At first glance, Judgement shouldn’t have anything to do with Norse cosmology. There is no almighty god in Asgard who declares that such-and-such is sinful or that so-and-so is a sinner. But Freya does pass a judgement on those who fall in battle, with the aid of the valkyries. She chooses which of the slain to bring to Asgard, whether for Valhalla or for Folkvang. How many sagas include a stranger (who never shows both eyes) giving a magic weapon to a warrior, only to take the weapon away in the heat of battle… so the valkyries can claim the hero?
But this card is from Christian cosmology: rather than judging someone’s combat abilities, this card is about judging whether someone is a sinner. Rather than a card of being asked to fight for all eternity in preparation for the battle against Fenris Wolf at Ragnarok, this is a card about being brought back from the dead to be judged on one’s worth to enter into the kingdom of the Christian heaven. If not, then the poor soul will be plunged into the Christian hell, which is not a place of feasting and raucous laughter.
No matter how you look at it, this is a card of ᛏ (Tiwaz), in its aspect as a Rune of justice. There is also an element of ᛊ (Sowilo) as a Rune of discernment. There is even the idea of being reunited with your ancestors, which brings a connection to ᛟ (Othala).
The Fool’s Journey
The true judgement of the einherjar will come at Ragnarok. The true test will be how they acquit themselves against the forces of the frost giants and the fire giants, Fenris and Jormungand, and all the enemies who will be released when Hel throws open her doors and the dread ship Naglfar sails.
It doesn’t matter that there will be no one to judge them. The einherjar are immortal, able to stand back up after being slain. They will live for eternity knowing exactly how they failed. There is no next life for them; their karma will live on into eternity with them.
One of the most prominent symbols of the Judgement card is the trumpet. The Christians will claim that the angel is Gabriel, who announced the coming of their Christ god and will announce his second coming, but we of course know the trumpet as the Gjallarhorn blown by Heimdal at the start of Ragnarok.

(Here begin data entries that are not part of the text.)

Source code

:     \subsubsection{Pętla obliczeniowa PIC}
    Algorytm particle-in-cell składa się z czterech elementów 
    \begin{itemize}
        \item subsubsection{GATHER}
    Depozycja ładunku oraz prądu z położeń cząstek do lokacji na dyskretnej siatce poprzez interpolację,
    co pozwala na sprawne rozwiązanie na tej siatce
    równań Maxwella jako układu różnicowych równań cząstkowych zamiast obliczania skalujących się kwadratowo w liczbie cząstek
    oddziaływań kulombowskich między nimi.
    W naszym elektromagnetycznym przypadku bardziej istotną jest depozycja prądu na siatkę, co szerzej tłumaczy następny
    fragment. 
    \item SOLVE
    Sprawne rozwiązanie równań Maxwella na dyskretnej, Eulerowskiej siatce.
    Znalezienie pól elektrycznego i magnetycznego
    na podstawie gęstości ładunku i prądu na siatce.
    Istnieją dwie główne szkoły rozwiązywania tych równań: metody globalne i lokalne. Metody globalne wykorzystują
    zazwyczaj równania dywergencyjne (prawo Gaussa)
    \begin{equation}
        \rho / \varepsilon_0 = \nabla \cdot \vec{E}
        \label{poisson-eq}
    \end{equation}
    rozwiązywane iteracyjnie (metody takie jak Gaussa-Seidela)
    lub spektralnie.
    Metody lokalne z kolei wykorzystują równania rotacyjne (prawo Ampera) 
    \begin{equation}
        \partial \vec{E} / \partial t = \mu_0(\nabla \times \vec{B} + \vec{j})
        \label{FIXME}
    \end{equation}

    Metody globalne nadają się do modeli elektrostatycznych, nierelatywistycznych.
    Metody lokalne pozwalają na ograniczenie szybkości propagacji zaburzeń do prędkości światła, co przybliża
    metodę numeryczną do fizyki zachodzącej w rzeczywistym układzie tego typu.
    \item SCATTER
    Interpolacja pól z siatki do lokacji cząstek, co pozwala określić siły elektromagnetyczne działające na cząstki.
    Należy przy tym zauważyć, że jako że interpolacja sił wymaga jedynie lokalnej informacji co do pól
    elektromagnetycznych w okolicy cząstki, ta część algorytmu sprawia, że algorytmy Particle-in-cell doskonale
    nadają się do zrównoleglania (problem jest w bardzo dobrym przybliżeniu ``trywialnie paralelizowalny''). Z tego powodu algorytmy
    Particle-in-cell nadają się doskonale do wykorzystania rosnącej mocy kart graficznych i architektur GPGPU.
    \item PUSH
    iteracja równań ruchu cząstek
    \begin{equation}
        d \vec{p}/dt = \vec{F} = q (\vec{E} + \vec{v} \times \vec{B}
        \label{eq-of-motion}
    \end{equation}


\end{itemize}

It is the warning blast, like an auditory ᛊ (Sowilo), that announces to the gods that Naglfar has arrived, carrying the enemies of the gods.

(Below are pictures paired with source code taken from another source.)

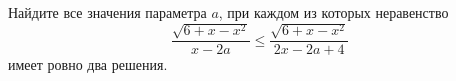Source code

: \begin{ex}
	\begin{condition}
		Найдите все значения параметра \( a \), при каждом из которых неравенство \[ \dfrac{\sqrt{6+x-x^2}}{x-2a}\le\dfrac{\sqrt{6+x-x^2}}{2x-2a+4} \] имеет ровно два решения.
	\end{condition}
\end{ex}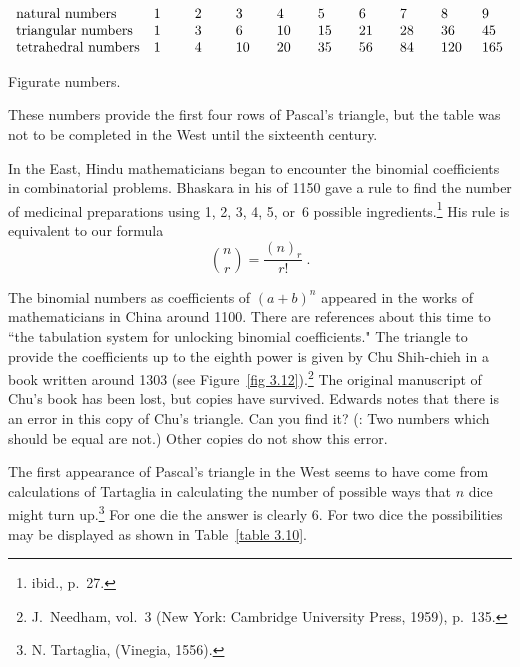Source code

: 


\begin{table}
\centering
$$
\begin{array}{llllllllll} 
 \mbox {natural\ numbers}    & 1\hskip.2in & 2\hskip.2in & 3\hskip.2in & 4\hskip.2in & 5\hskip.2in & 6\hskip.2in & 7\hskip.2in & 8\hskip.2in & 9  \cr
 \mbox {triangular\ numbers} & 1     & 3     & 6    & 10   & 15   & 21   & 28   & 36  & 45 \cr
 \mbox {tetrahedral\ numbers}& 1     & 4     & 10   & 20   & 35   & 56   & 84   & 120 &165  
\end{array}
$$
\caption{Figurate numbers.}
\label{table 3.9}
\end{table}
\par These numbers provide the first four rows of Pascal's triangle, but the table was
not to be completed in the West until the sixteenth century.
\par
In the East, Hindu mathematicians began to encounter the binomial coefficients in
combinatorial problems.  Bhaskara in his  of 1150 gave a rule to find
the number of medicinal preparations using 1, 2, 3, 4, 5, or~6 possible
ingredients.\footnote{ibid., p.~27.}  His rule is equivalent to our formula
$$ {n \choose r} = \frac{(n)_r}{r!}\ .
$$
\par
The binomial numbers as coefficients of $(a + b)^n$ appeared in the works of
mathematicians in China around 1100.  There are references about this time to ``the
tabulation system for unlocking binomial coefficients."  The triangle to provide the
coefficients up to the eighth power is given by Chu Shih-chieh in a book
written around 1303 (see Figure~\ref{fig 3.12}).\footnote{J.\ Needham,  vol.~3 (New York: Cambridge University Press, 1959), p.~135.} 
The original manuscript of Chu's book has been lost, but copies have survived.
Edwards notes that there is an error in this copy of Chu's triangle.  Can you find
it?  (: Two numbers which should be equal are not.)  Other copies do not
show this error.
\par
The first appearance of Pascal's triangle in the West seems to have come from
calculations of Tartaglia in calculating the number of possible ways that $n$ dice
might turn up.\footnote{N. Tartaglia,  (Vinegia, 1556).}  For one die the answer is clearly 6.  For two dice the
possibilities may be displayed as shown in Table~\ref{table 3.10}.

In The Gilded Tarot (Right), the trumpet appears to be on fire, reminding us of the flaming sword which will slay Ingvi Frey. The Aquarian Tarot (Left) shows the curls I have always imagined on the Gjallarhorn, along with a reasonable interpretation of what Heimdal must look like.

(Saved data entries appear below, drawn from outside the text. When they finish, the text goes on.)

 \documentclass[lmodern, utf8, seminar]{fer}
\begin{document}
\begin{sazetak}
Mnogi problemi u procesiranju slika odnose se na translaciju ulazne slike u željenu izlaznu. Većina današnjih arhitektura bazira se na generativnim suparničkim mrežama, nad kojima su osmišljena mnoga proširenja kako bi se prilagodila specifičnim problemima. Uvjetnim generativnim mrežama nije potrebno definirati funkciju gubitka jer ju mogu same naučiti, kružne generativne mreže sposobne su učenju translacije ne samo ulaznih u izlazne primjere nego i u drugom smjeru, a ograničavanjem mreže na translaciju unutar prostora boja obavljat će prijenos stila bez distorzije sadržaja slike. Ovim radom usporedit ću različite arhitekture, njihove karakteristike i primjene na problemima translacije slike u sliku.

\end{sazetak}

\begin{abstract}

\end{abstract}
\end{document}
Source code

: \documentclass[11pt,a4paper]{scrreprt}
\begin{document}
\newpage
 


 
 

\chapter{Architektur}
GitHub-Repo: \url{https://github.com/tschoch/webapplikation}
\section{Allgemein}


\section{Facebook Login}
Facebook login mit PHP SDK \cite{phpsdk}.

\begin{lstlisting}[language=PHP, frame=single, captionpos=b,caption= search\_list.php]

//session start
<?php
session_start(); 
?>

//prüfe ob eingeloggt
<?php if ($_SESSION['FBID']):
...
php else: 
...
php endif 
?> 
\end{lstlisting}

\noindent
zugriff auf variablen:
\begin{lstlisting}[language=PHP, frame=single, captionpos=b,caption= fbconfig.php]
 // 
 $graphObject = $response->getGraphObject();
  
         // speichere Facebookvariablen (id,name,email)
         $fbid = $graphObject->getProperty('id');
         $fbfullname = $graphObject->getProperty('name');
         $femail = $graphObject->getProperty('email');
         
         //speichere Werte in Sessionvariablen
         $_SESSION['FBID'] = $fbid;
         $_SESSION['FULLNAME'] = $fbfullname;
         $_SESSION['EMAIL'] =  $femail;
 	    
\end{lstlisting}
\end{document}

The Everyday Tarot (Center) shows a woman climbing out of her coffin and pleading with the valkyrie to take her as well. The valkyries don’t take everyone to Valhalla, not even everyone who dies in battle, and for some reason this woman wasn’t chosen. Perhaps she died in her bed. Perhaps there were too many brave warriors on the battlefield and she was overlooked.
The Judgement card is a card of the dead rising, but these are not the einherjar rising. These are all those who have been in Hel when the goddess of the same name throws the gates open at the start of Ragnarok. The most important of those who are in Hel and will return after Ragnarok is Baldur. In the absence of the mightiest gods, all of whom will fall at Ragnarok, Baldur will return to Asgard and reign as king of the gods.